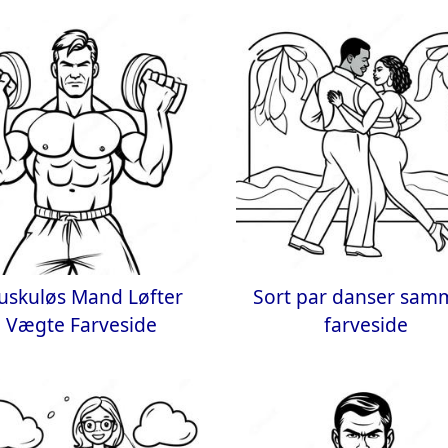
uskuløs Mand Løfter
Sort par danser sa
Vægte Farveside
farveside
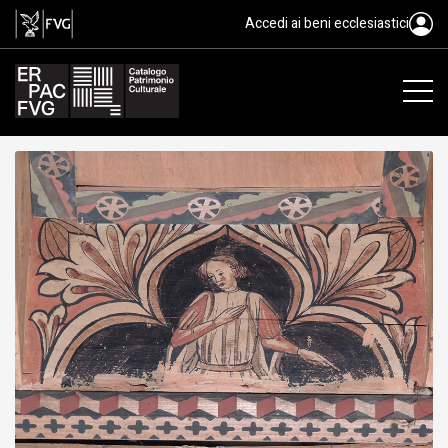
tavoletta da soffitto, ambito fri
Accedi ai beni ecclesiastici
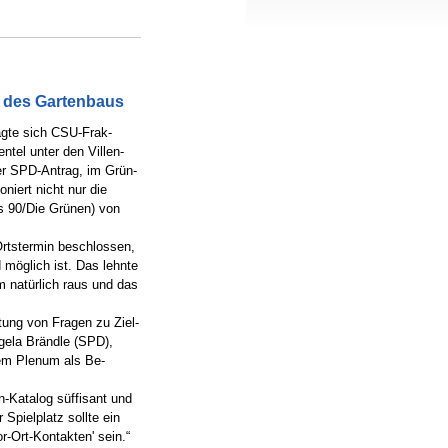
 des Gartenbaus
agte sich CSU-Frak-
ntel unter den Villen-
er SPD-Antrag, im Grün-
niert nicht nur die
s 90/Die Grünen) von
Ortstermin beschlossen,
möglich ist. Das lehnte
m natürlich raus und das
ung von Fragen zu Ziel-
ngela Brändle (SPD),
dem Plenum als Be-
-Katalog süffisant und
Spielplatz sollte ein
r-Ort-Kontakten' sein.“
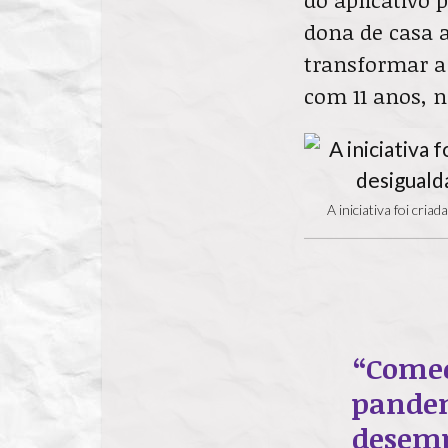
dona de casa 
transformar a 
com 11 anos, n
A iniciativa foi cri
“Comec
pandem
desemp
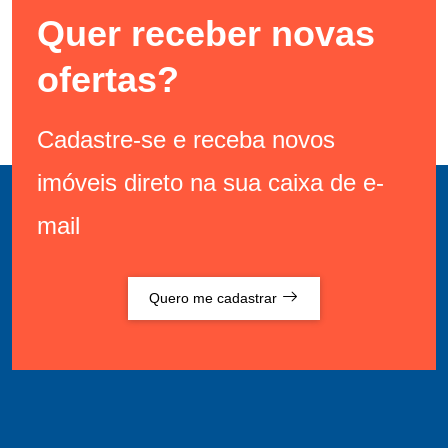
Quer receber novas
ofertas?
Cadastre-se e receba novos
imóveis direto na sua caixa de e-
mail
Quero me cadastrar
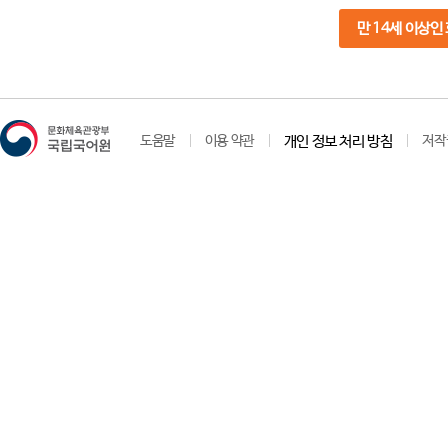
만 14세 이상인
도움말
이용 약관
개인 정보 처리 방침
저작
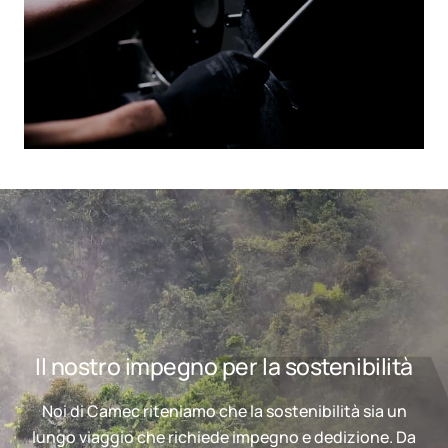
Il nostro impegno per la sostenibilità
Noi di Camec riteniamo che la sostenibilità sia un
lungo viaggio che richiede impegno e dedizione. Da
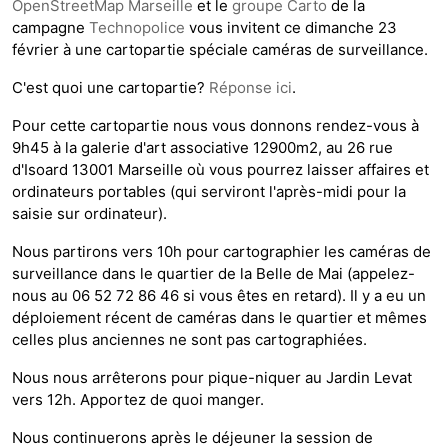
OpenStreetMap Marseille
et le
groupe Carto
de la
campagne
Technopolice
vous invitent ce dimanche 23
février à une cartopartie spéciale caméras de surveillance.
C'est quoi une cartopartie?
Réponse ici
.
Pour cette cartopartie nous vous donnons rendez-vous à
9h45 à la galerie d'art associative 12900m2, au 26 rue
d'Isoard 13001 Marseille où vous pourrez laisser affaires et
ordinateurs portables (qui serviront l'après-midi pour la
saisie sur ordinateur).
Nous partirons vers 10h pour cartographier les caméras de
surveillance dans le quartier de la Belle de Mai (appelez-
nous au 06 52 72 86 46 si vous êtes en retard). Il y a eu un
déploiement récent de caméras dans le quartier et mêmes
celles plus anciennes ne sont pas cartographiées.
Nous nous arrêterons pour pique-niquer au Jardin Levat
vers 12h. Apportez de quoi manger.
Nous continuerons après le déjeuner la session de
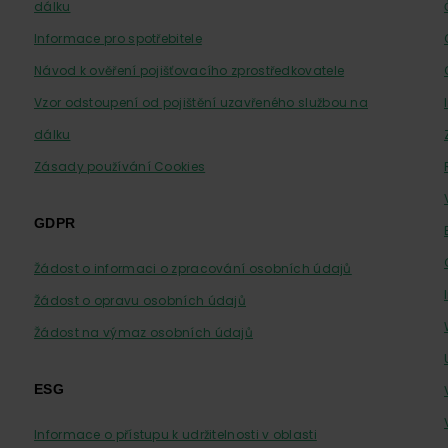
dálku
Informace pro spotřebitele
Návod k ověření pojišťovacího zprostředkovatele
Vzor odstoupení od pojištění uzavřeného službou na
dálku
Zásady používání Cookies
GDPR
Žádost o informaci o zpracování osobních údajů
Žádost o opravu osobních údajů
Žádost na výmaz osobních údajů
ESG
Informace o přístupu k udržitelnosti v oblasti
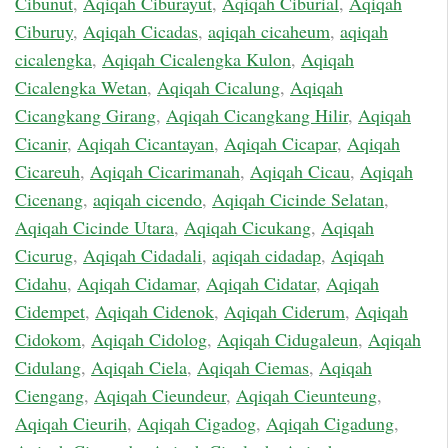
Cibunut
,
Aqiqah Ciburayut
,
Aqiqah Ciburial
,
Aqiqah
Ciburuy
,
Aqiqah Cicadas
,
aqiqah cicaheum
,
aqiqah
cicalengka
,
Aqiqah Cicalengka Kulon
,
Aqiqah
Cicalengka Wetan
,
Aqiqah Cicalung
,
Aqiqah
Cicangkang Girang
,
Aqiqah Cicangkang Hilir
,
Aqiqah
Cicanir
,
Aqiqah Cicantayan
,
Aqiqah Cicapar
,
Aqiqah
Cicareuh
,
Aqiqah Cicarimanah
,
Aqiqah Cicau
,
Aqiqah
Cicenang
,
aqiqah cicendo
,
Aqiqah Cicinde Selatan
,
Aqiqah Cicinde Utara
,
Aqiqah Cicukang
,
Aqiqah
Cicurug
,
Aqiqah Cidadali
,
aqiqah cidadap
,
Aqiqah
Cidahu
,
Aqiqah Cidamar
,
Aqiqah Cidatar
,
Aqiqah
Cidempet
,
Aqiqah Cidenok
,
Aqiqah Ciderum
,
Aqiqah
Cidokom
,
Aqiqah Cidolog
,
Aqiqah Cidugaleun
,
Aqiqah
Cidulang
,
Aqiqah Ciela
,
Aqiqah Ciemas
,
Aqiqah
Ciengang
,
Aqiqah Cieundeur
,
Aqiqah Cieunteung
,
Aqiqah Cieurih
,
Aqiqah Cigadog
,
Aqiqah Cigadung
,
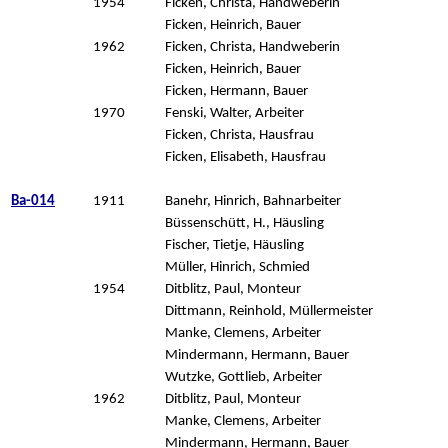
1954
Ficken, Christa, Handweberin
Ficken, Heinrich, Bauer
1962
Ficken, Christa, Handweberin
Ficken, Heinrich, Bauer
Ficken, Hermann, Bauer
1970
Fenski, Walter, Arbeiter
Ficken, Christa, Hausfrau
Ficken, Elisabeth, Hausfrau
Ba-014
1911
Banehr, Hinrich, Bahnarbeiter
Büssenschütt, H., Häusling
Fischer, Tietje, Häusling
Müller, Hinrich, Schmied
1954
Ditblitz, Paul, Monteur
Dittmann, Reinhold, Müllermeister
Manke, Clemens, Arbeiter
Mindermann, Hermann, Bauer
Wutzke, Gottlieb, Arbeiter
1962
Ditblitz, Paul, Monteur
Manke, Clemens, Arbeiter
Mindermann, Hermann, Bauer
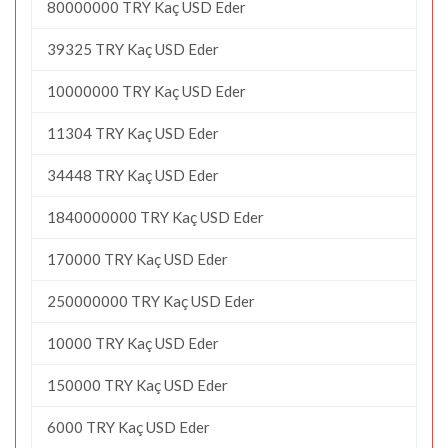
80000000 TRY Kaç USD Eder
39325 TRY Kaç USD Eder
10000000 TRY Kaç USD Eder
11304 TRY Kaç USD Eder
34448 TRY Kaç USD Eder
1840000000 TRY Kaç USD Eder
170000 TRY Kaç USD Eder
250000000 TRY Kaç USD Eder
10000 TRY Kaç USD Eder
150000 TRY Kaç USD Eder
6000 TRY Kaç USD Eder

==============================

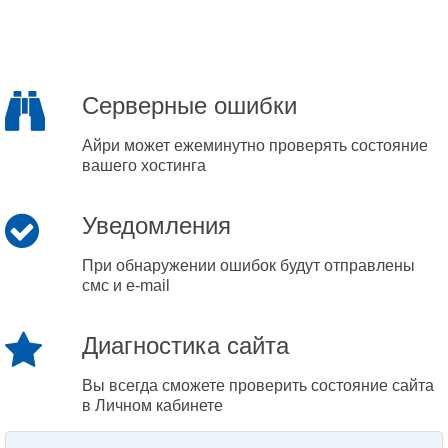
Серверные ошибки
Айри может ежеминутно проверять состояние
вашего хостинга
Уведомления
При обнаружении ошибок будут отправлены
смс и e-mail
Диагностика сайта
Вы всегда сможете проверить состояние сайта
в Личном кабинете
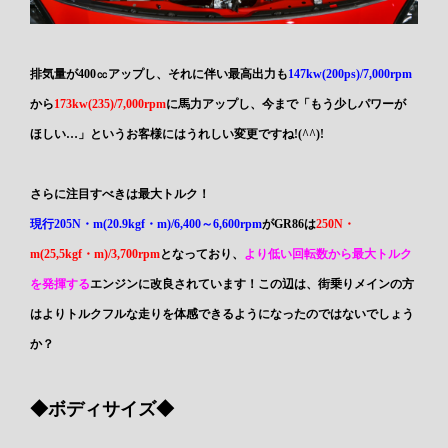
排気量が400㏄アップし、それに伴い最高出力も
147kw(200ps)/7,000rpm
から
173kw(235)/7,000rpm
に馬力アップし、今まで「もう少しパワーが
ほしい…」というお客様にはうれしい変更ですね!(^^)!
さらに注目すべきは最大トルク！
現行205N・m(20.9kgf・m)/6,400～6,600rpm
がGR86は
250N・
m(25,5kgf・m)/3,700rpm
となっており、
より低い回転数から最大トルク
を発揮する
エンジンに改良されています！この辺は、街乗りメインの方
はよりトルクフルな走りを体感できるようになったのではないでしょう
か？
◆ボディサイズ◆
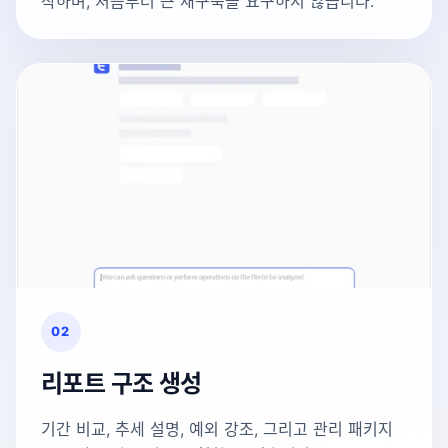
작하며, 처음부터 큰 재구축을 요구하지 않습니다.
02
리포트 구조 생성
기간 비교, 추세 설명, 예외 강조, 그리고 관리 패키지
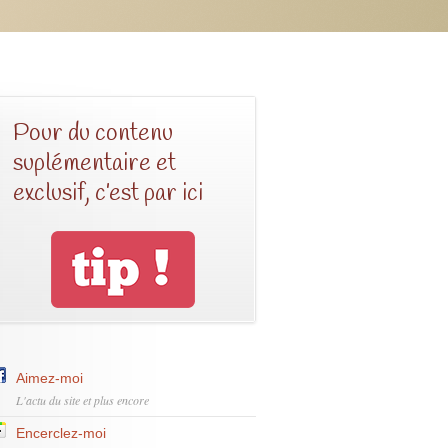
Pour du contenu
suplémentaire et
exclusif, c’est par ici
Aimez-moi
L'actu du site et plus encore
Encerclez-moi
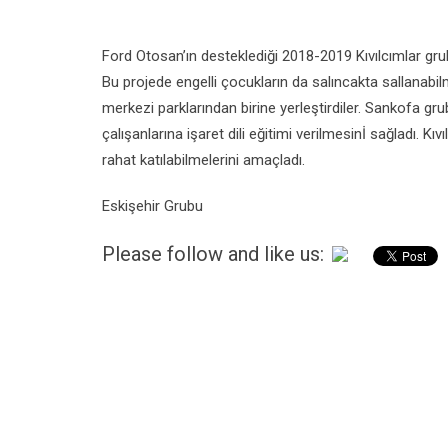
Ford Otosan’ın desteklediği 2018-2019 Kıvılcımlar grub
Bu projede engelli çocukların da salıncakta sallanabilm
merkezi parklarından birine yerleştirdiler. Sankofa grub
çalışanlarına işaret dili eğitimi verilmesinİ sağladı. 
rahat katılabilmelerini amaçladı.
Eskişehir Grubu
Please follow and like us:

==============================

Starting at the line containing "Vzor odstoupení od" and finishing at the line containing "6000 TRY Kaç USD Eder", return those lines exactly as they appear above, without the pictures.

Vzor odstoupení od pojištění uzavřeného službou na
dálku
Zásady používání Cookies
GDPR
Žádost o informaci o zpracování osobních údajů
Žádost o opravu osobních údajů
Žádost na výmaz osobních údajů
ESG
Informace o přístupu k udržitelnosti v oblasti
Cibunut
,
Aqiqah Ciburayut
,
Aqiqah Ciburial
,
Aqiqah
Ciburuy
,
Aqiqah Cicadas
,
aqiqah cicaheum
,
aqiqah
cicalengka
,
Aqiqah Cicalengka Kulon
,
Aqiqah
Cicalengka Wetan
,
Aqiqah Cicalung
,
Aqiqah
Cicangkang Girang
,
Aqiqah Cicangkang Hilir
,
Aqiqah
Cicanir
,
Aqiqah Cicantayan
,
Aqiqah Cicapar
,
Aqiqah
Cicareuh
,
Aqiqah Cicarimanah
,
Aqiqah Cicau
,
Aqiqah
Cicenang
,
aqiqah cicendo
,
Aqiqah Cicinde Selatan
,
Aqiqah Cicinde Utara
,
Aqiqah Cicukang
,
Aqiqah
Cicurug
,
Aqiqah Cidadali
,
aqiqah cidadap
,
Aqiqah
Cidahu
,
Aqiqah Cidamar
,
Aqiqah Cidatar
,
Aqiqah
Cidempet
,
Aqiqah Cidenok
,
Aqiqah Ciderum
,
Aqiqah
Cidokom
,
Aqiqah Cidolog
,
Aqiqah Cidugaleun
,
Aqiqah
Cidulang
,
Aqiqah Ciela
,
Aqiqah Ciemas
,
Aqiqah
Ciengang
,
Aqiqah Cieundeur
,
Aqiqah Cieunteung
,
Aqiqah Cieurih
,
Aqiqah Cigadog
,
Aqiqah Cigadung
,
1954
Ficken, Christa, Handweberin
Ficken, Heinrich, Bauer
1962
Ficken, Christa, Handweberin
Ficken, Heinrich, Bauer
Ficken, Hermann, Bauer
1970
Fenski, Walter, Arbeiter
Ficken, Christa, Hausfrau
Ficken, Elisabeth, Hausfrau
Ba-014
1911
Banehr, Hinrich, Bahnarbeiter
Büssenschütt, H., Häusling
Fischer, Tietje, Häusling
Müller, Hinrich, Schmied
1954
Ditblitz, Paul, Monteur
Dittmann, Reinhold, Müllermeister
Manke, Clemens, Arbeiter
Mindermann, Hermann, Bauer
Wutzke, Gottlieb, Arbeiter
1962
Ditblitz, Paul, Monteur
Manke, Clemens, Arbeiter
Mindermann, Hermann, Bauer
80000000 TRY Kaç USD Eder
39325 TRY Kaç USD Eder
10000000 TRY Kaç USD Eder
11304 TRY Kaç USD Eder
34448 TRY Kaç USD Eder
1840000000 TRY Kaç USD Eder
170000 TRY Kaç USD Eder
250000000 TRY Kaç USD Eder
10000 TRY Kaç USD Eder
150000 TRY Kaç USD Eder
6000 TRY Kaç USD Eder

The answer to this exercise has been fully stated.